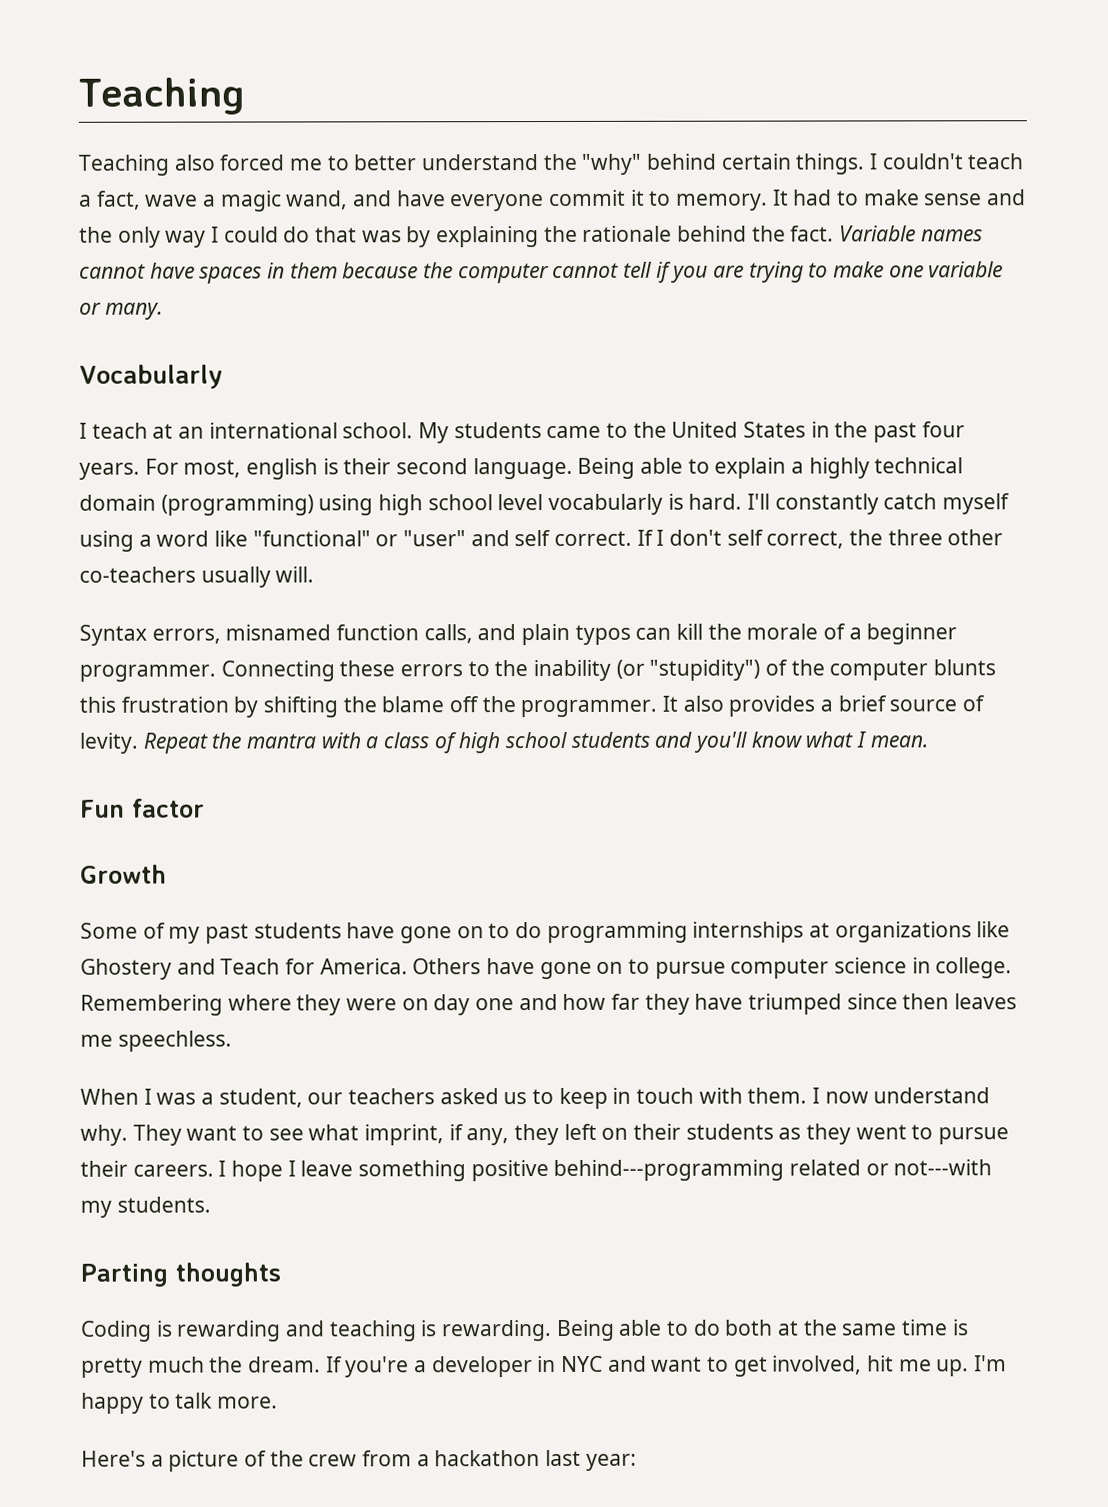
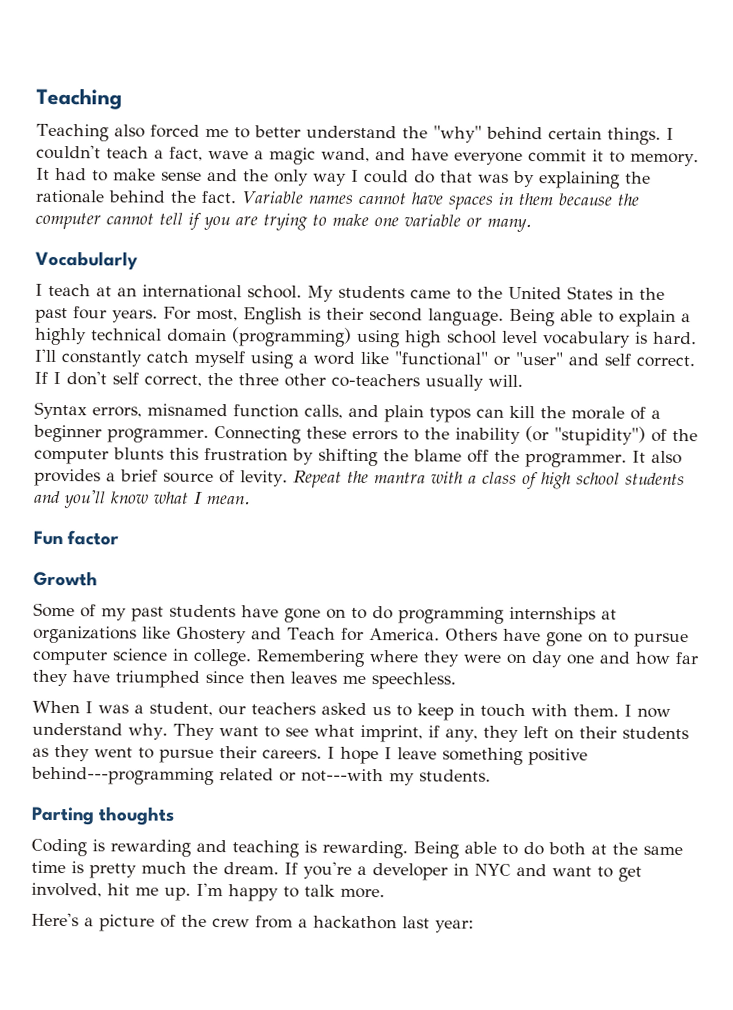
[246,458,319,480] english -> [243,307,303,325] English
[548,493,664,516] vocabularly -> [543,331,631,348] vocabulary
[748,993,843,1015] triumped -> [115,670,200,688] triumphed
▬▬▬▬▬▬
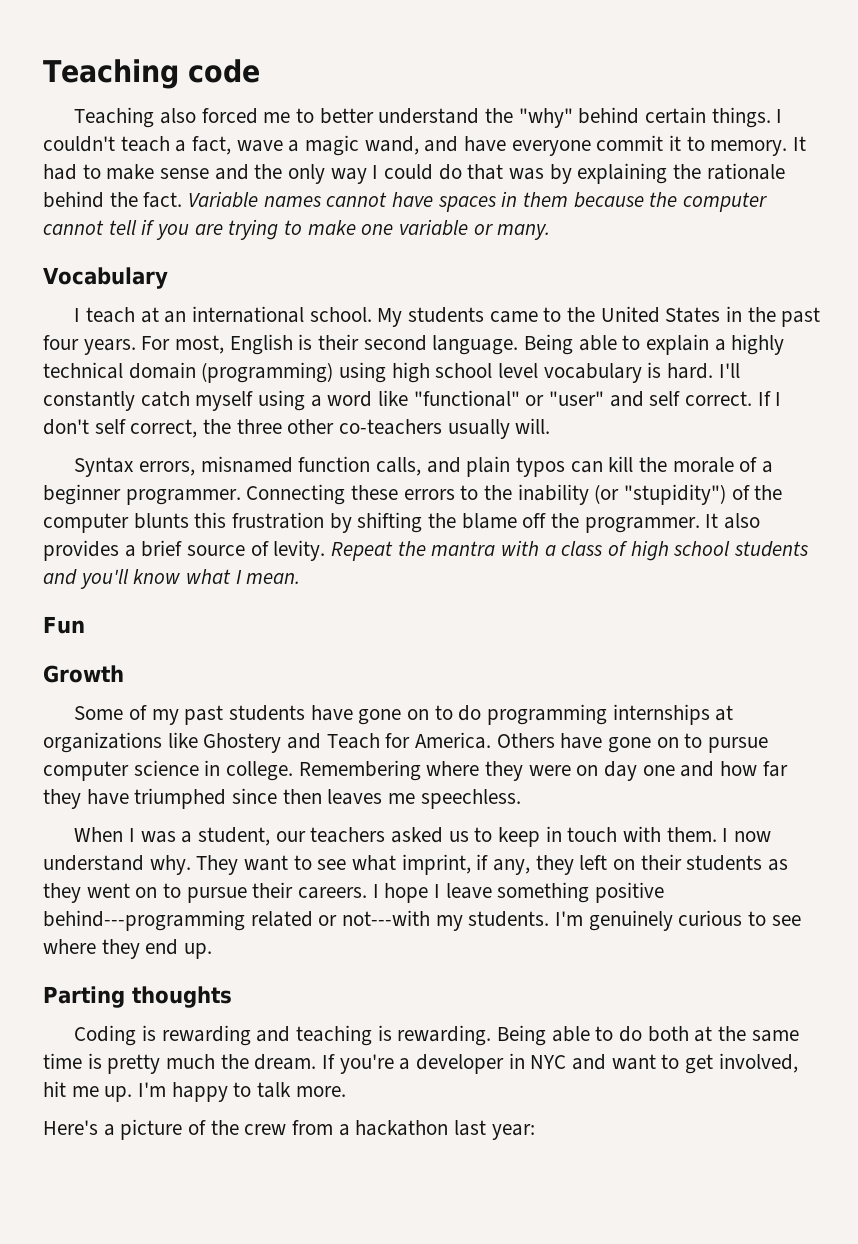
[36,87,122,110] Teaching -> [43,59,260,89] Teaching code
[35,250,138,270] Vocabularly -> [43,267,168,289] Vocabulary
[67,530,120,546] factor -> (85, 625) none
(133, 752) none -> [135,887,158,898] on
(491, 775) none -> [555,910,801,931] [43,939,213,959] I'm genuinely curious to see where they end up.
▬▬▬▬▬▬
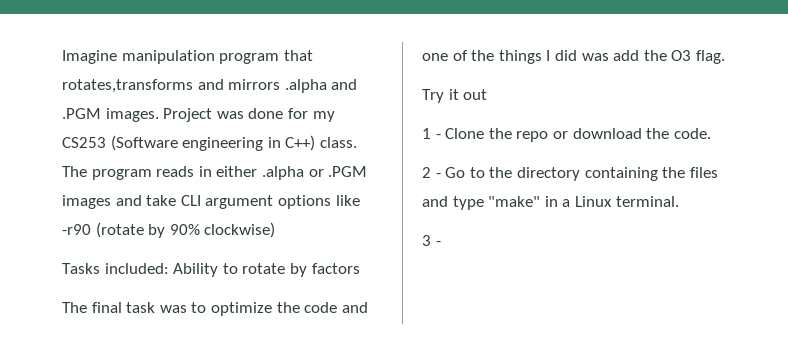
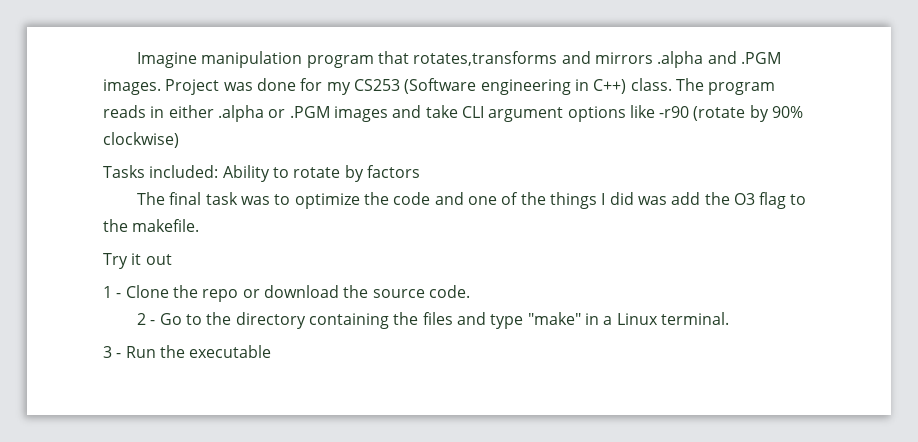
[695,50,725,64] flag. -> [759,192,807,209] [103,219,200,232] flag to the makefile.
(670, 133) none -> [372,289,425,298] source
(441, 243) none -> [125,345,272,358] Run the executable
▬▬▬▬▬▬
EXERCISE – For each line of the entries that includes "none", show that line.

RESPONSE AREA –
[67,530,120,546] factor -> (85, 625) none
(133, 752) none -> [135,887,158,898] on
(491, 775) none -> [555,910,801,931] [43,939,213,959] I'm genuinely curious to see where they end up.
(670, 133) none -> [372,289,425,298] source
(441, 243) none -> [125,345,272,358] Run the executable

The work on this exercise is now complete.